▸ EXERCISE INSTRUCTIONS
Look for "reason" in every line of the listing. Copy the lines that have it.

[[ RECORD EXCERPTS open ]]

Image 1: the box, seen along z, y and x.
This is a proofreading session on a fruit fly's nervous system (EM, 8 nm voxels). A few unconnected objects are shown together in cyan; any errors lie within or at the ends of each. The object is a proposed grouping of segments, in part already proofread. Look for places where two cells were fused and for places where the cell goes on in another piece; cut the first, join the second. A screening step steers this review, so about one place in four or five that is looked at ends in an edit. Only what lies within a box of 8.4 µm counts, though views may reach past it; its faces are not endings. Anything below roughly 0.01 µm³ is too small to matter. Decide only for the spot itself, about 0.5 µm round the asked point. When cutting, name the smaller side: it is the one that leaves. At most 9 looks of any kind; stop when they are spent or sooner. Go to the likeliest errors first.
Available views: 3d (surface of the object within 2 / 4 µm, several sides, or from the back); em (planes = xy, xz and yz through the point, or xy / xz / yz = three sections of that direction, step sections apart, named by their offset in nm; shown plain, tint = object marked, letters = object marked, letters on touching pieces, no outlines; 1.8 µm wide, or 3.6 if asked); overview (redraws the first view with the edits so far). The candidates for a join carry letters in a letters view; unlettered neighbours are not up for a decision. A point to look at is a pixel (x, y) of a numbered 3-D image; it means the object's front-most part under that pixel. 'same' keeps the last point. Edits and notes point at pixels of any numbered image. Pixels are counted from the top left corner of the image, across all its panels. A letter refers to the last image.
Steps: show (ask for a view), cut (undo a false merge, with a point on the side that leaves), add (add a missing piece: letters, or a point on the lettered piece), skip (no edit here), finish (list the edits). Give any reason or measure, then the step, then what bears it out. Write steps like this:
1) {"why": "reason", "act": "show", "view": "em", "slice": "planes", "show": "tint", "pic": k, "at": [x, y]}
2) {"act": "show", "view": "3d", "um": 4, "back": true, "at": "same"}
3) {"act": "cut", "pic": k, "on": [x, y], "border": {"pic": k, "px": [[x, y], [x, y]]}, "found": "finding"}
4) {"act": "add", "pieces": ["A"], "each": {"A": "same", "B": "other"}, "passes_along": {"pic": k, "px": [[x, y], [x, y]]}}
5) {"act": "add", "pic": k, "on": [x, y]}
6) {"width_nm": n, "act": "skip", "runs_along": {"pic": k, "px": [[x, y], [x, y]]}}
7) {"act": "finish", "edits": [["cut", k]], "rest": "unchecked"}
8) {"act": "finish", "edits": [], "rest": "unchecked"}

[[ RECORD EXCERPTS closed ]]
[[ RECORD EXCERPTS open ]]

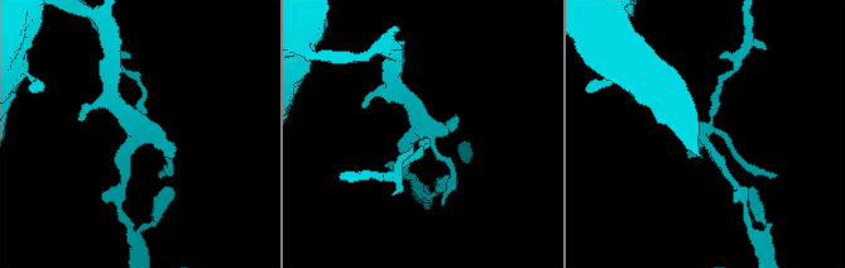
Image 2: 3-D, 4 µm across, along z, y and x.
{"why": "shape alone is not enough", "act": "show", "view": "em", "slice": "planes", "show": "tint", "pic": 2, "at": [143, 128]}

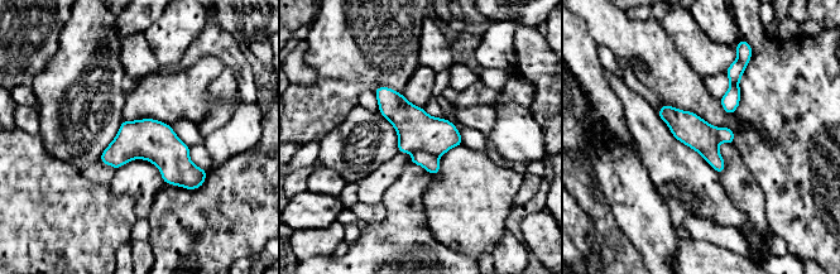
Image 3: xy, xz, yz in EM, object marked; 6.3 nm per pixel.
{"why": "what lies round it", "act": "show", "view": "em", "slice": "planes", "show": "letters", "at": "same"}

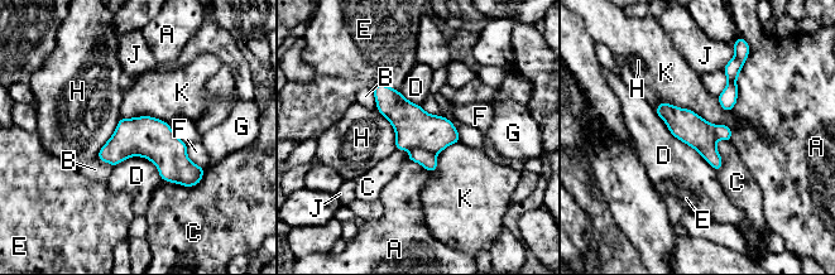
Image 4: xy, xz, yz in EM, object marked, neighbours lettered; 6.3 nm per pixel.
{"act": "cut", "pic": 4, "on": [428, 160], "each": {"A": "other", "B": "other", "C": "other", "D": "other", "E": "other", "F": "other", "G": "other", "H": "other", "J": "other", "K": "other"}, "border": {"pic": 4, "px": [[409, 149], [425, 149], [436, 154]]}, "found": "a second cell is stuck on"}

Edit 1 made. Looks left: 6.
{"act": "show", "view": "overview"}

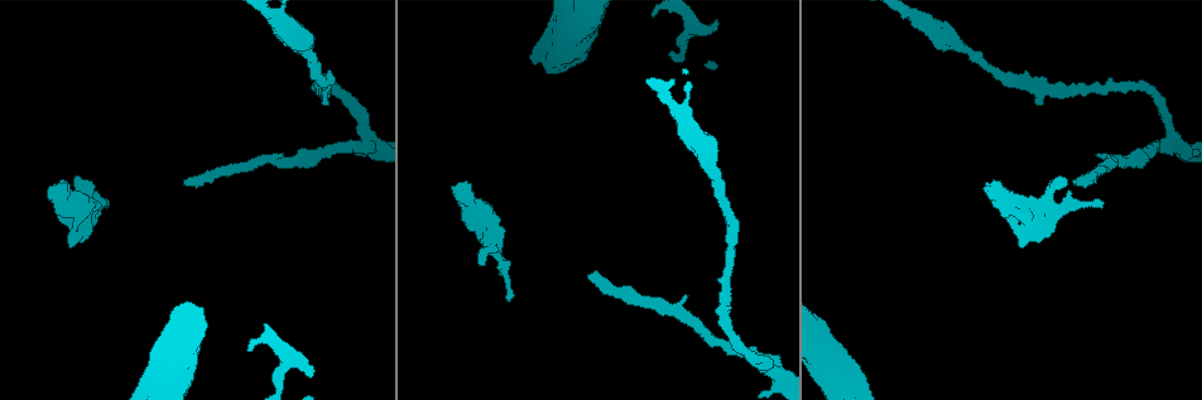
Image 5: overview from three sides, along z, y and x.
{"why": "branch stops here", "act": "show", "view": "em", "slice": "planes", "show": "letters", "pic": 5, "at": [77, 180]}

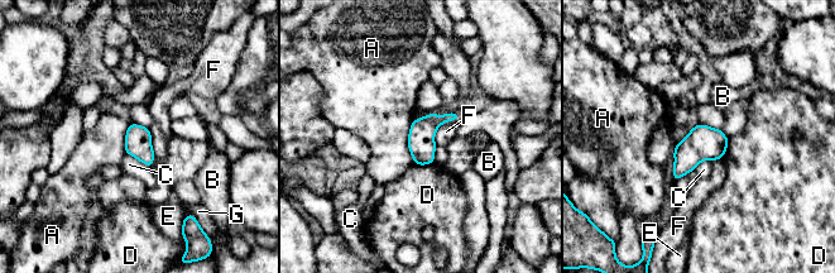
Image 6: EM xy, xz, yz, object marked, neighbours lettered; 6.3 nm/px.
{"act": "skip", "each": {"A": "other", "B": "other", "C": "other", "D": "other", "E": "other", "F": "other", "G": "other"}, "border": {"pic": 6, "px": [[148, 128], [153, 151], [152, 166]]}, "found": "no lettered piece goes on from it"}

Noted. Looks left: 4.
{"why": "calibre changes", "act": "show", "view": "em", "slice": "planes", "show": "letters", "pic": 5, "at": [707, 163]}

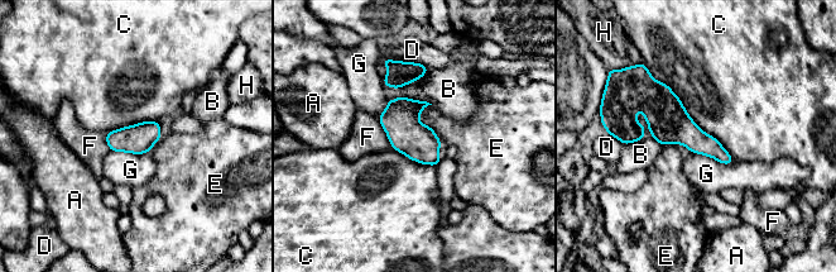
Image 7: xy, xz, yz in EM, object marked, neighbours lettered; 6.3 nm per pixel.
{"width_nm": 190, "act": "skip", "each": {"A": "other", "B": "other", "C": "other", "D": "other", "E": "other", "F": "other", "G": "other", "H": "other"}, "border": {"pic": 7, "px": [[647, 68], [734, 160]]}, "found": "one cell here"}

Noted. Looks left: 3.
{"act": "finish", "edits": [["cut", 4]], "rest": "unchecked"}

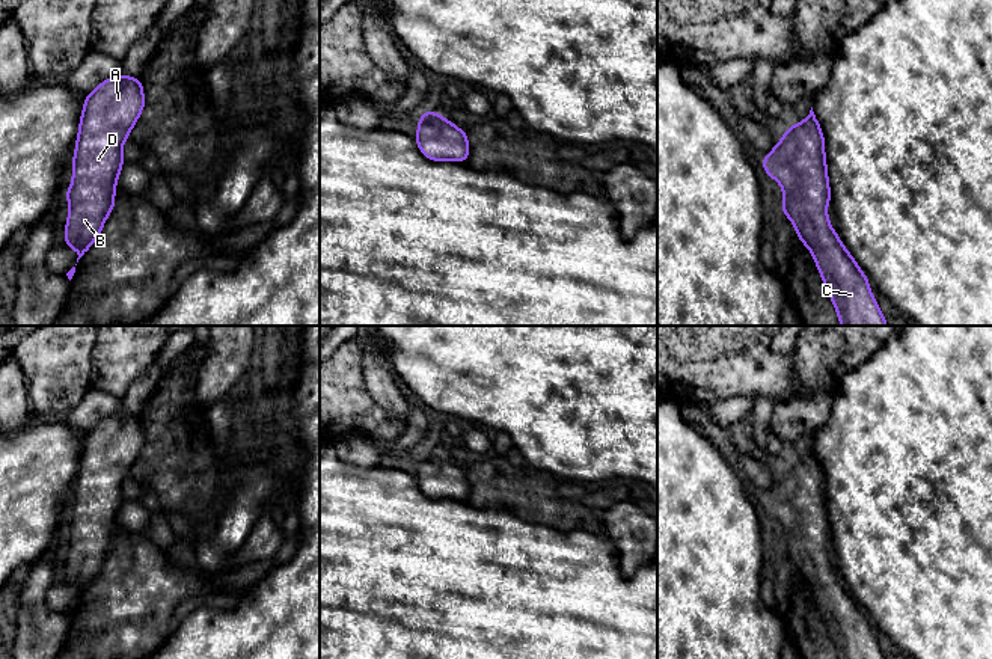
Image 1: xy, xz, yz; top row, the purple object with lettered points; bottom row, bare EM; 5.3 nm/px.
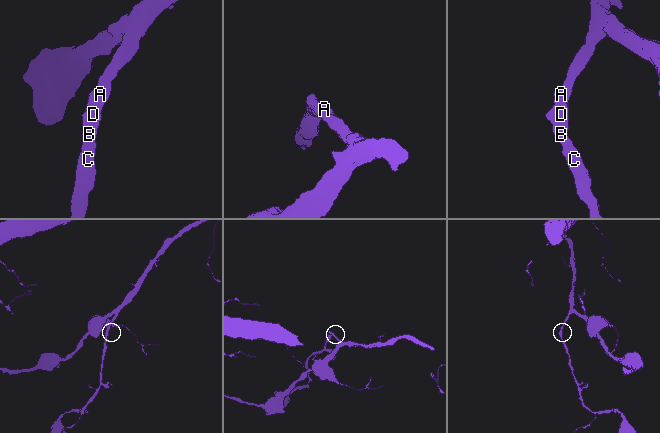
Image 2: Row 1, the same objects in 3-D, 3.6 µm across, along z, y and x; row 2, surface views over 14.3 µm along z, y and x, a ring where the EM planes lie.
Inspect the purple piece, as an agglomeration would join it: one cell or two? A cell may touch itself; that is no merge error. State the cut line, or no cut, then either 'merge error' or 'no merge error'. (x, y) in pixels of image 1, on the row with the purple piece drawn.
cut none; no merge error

[[ RECORD EXCERPTS closed ]]
[[ RECORD EXCERPTS open ]]

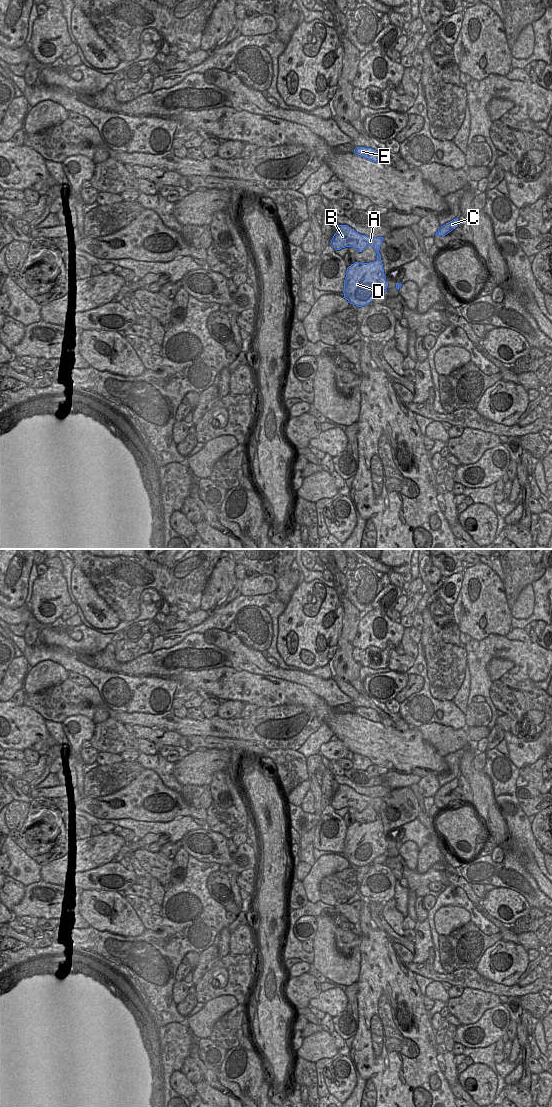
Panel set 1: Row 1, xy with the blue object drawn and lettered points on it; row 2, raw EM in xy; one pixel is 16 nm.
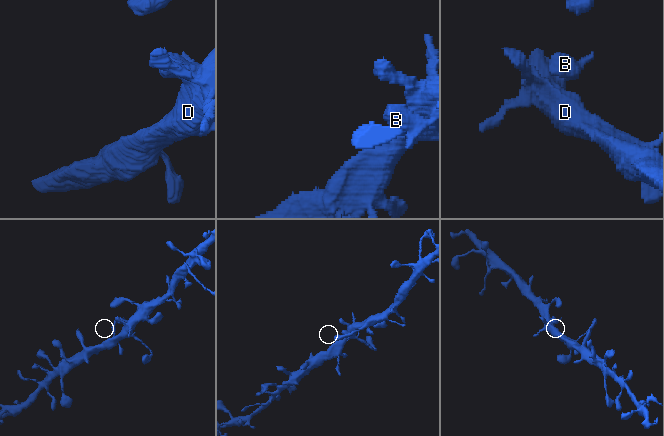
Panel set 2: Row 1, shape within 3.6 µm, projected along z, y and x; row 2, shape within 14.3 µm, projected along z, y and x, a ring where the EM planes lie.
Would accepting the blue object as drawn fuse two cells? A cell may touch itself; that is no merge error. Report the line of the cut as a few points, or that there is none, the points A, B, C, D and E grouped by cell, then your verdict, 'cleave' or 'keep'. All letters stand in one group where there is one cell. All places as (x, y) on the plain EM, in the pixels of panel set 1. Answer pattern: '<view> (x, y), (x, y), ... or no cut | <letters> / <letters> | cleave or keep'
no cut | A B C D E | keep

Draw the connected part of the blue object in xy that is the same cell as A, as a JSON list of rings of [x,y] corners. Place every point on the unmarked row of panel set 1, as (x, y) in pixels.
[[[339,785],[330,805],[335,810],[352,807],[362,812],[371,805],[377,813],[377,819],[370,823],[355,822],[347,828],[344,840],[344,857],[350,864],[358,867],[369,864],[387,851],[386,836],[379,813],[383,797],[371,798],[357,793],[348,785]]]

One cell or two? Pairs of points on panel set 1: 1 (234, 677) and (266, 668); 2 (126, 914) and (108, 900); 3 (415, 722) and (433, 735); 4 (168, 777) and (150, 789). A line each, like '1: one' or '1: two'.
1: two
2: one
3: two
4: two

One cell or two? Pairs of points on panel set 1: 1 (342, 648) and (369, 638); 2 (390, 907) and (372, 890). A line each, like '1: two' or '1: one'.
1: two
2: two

[[ RECORD EXCERPTS closed ]]

▸ WRITTEN SOLUTION
Steps: show (ask for a view), cut (undo a false merge, with a point on the side that leaves), add (add a missing piece: letters, or a point on the lettered piece), skip (no edit here), finish (list the edits). Give any reason or measure, then the step, then what bears it out. Write steps like this:
1) {"why": "reason", "act": "show", "view": "em", "slice": "planes", "show": "tint", "pic": k, "at": [x, y]}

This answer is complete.